Im Zuge von Umstrukturierungsmaßnahmen schloss die Klägerin mit ihrem Betriebsrat am 19.4.2012 mehrere aufeinander aufbauende Rahmenvereinbarungen ab. Mitarbeitern im Außendienst, die aus dem Unternehmen ausscheiden, wurden "Freiwilligen-Abfindungen" angeboten.
Im Sozialplan war unter anderem bestimmt, dass der Abfindungsanspruch mit dem Zugang der Kündigung oder mit dem Abschluss eines Aufhebungsvertrags entstehe und mit der rechtlichen Beendigung des Arbeitsverhältnisses fällig werde. Nach § 11 des Sozialplans konnte der Mitarbeiter seine Abfindung in das Langzeitkonto einbringen. Für diesen Fall bestimmte der Sozialplan, dass die Abfindung in Arbeitsentgeltguthaben und Arbeitgebersozialversicherungsguthaben gesplittet werde.

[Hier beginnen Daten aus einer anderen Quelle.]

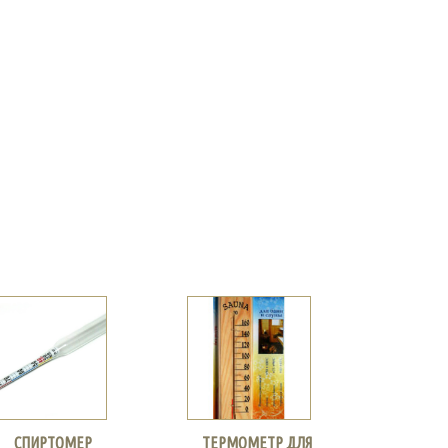
СПИРТОМЕР
ТЕРМОМЕТР ДЛЯ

Vier Mitarbeiter beantragten vor Beendigung ihrer Arbeitsverhältnisse – die Arbeitsverhältnisse endeten alle in 2012 –, die Abfindungszahlung ihrem Langzeitguthaben zuzuführen und dieses Guthaben nach Beendigung ihrer Beschäftigung auf die DRV Bund zu übertragen. Diese bestätigte die Übertragung der Langzeitguthaben im Jahr 2013.
Die Klägerin unterwarf die dem Langzeitkonto gutgebrachten Abfindungsanteile nicht der Lohnsteuer.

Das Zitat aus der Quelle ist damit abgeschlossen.